Rendered chart images
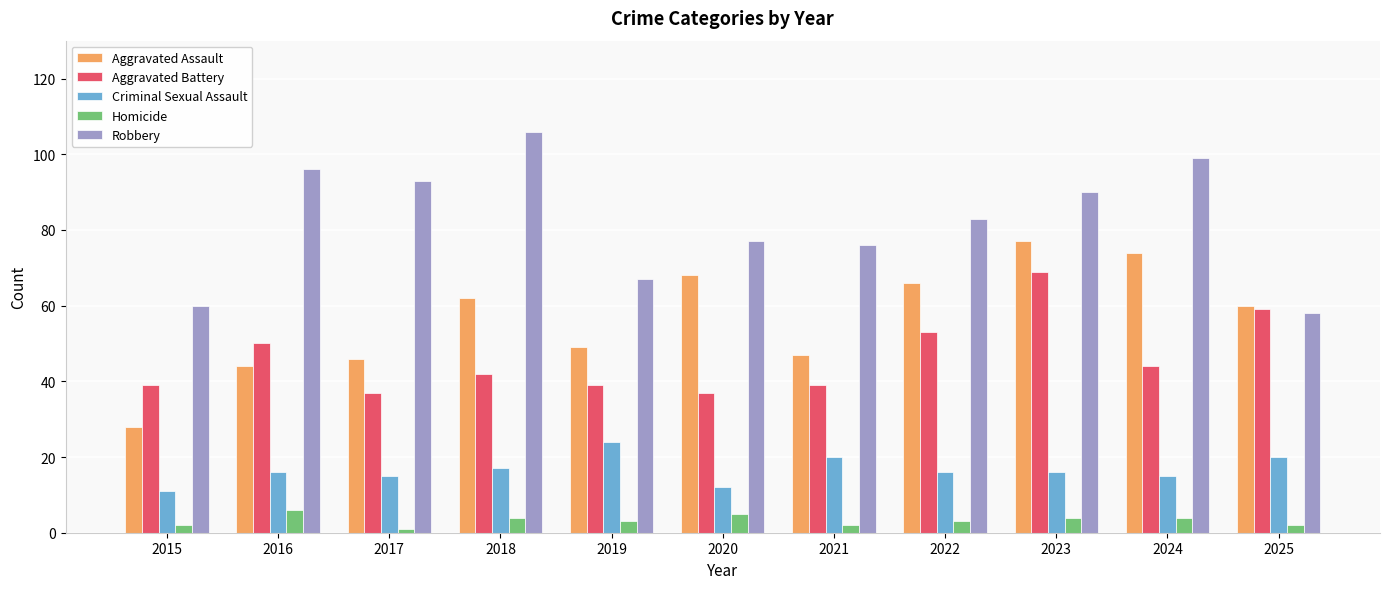

At which label is Robbery closest to 82?

2022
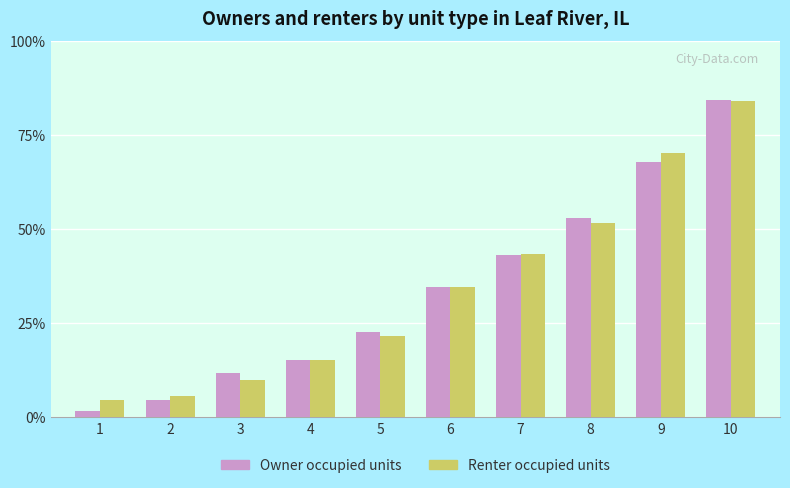

What are all the series names shown in the legend?

Owner occupied units, Renter occupied units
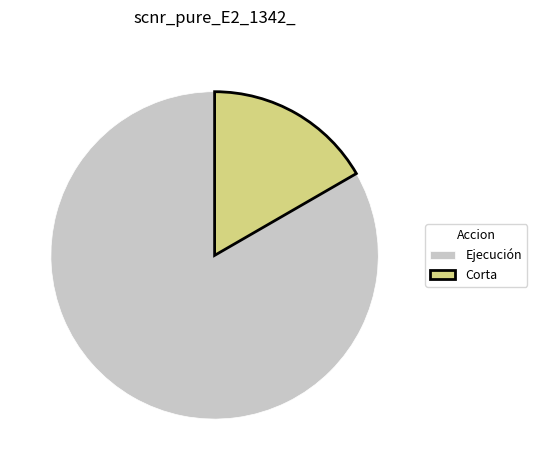

Is Corta the majority of the pie?

No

* To do
Retype the text of all the entries above word for word, leaving out the pictures.

* Output of the exercise
At which label is Robbery closest to 82?

2022

What are all the series names shown in the legend?

Owner occupied units, Renter occupied units

Is Corta the majority of the pie?

No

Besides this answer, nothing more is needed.